Modeling Changing Roles
A player's role can shift over time as they get more minutes, take on a larger share of shots, or change positions. How do we capture this in RAPM? The same player in a 15 minute bench role vs a 35 minute starting role might have different per-possession impacts. Can we model these regime changes or does RAPM just average over them.
__________________________________________________
Part 4: Environmental Adjustments & Other Ideas
Adjustments / Improvements
There are lots of ways one can change what adjustments are considered with RAPM models, which are good and bad? The most common good ideas I've seen are adjusting for the rubber band effect, home advantage, additional agents/players like coaches, rest days, garbage time/low leverage filtering, priors, replacement level definitions, age adjusting and time decay. Lambda selection is also important, and using different lambdas for offense and defense is an idea. Adjusting for referee might be an idea.

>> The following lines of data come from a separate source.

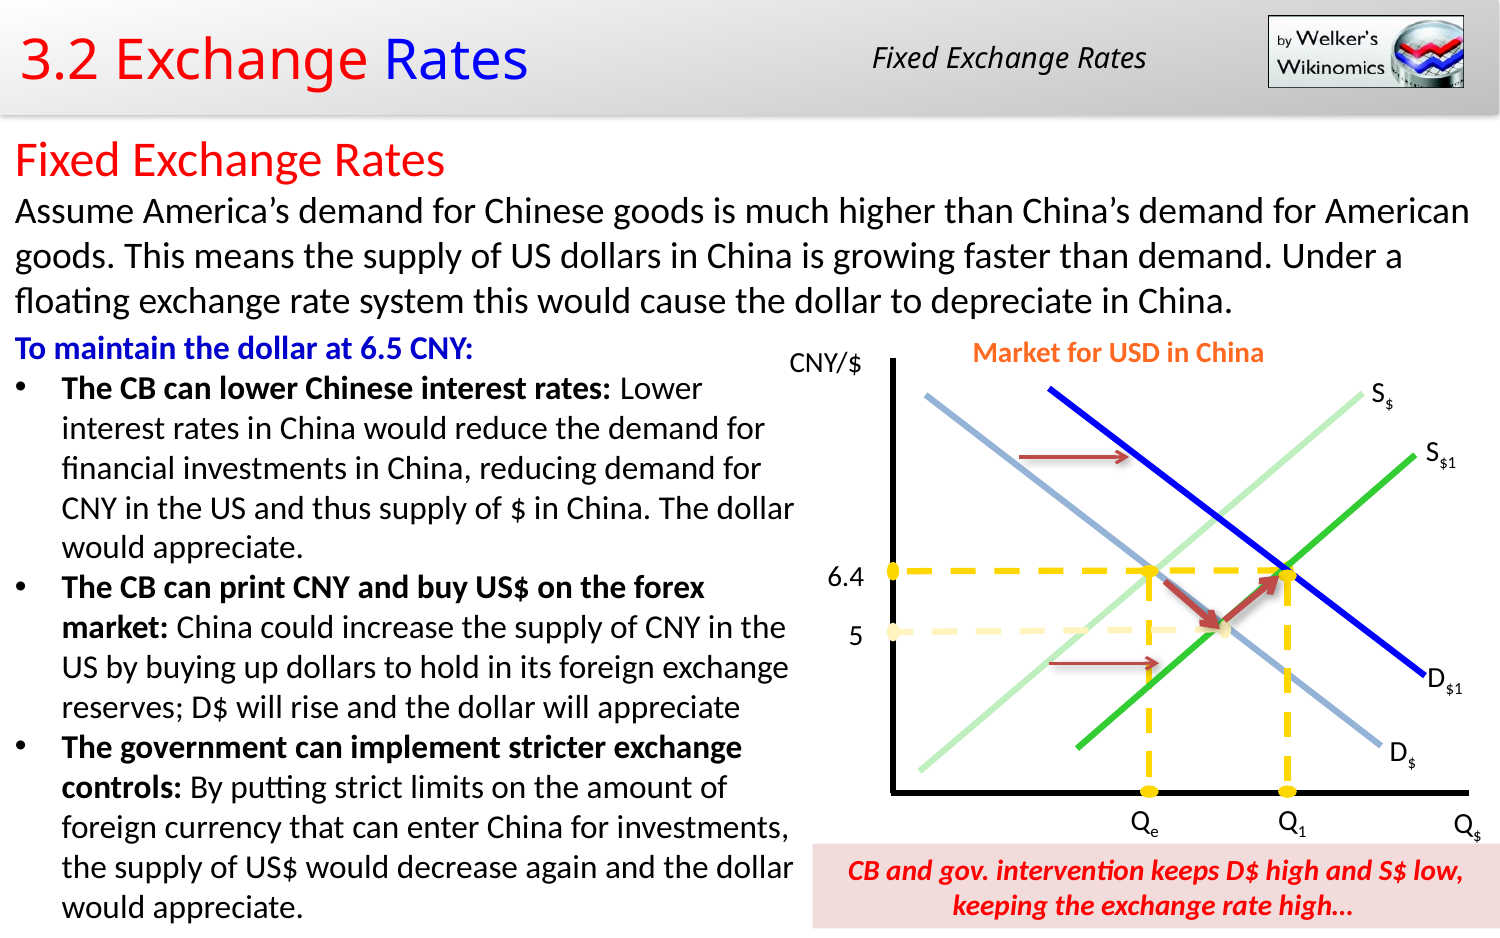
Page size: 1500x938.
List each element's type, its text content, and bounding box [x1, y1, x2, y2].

text_box Fixed Exchange Rates [750, 32, 1270, 81]
picture [1268, 15, 1464, 88]
text_box To maintain the dollar at 6.5 CNY: The CB can lower Chinese interest rates: Lower interest rates in China would reduce the demand for financial investments in China, reducing demand for CNY in the US and thus supply of $ in China. The dollar would appreciate. The CB can print CNY and buy US$ on the forex market: China could increase the supply of CNY in the US by buying up dollars to hold in its foreign exchange reserves; D$ will rise and the dollar will appreciate The government can implement stricter exchange controls: By putting strict limits on the amount of foreign currency that can enter China for investments, the supply of US$ would decrease again and the dollar would appreciate. [0, 318, 813, 933]
text_box Fixed Exchange Rates Assume America’s demand for Chinese goods is much higher than China’s demand for American goods. This means the supply of US dollars in China is growing faster than demand. Under a floating exchange rate system this would cause the dollar to depreciate in China. [0, 118, 1500, 324]
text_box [774, 325, 1500, 849]
text_box CB and gov. intervention keeps D$ high and S$ low, keeping the exchange rate high… [812, 857, 1500, 929]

Seen intra-game fatigue adjustments as well. Would be interesting to see if foul trouble effects could be modeled. What are things that make rapm better(or worse). More importantly given two runs of an rapm model, how does one test which performs better. One question is how to handle injuries. An idea is a learned coefficient per injury which either fades out once a player is back. Would be cool to see how much playing with an injury affects player performance and which injuries are worse.
Playoffs vs Regular Season
Playoff basketball is different, tighter rotations, more preparation, different effort levels. How do we capture this? Separate models, a playoff indicator variable, or re-weighting? And how much do player RAPM values actually shift between regular season and playoffs.
Other Ideas
Does how the stint start/end matter for the model? What can we infer from this. Asymmetrical Personnel, in soccer you can have 11 v 10 man stints how is this accounted for. Physical environments(altitude, travel distance, pitch conditions, number of fans). Use of spatial or tracking data in rapm. Maybe get a spacing metric from these.
__________________________________________________
Anyways these are way too many ideas about rapm one should have and could serve as a starting point for experimentation. Let me know if I missed anything.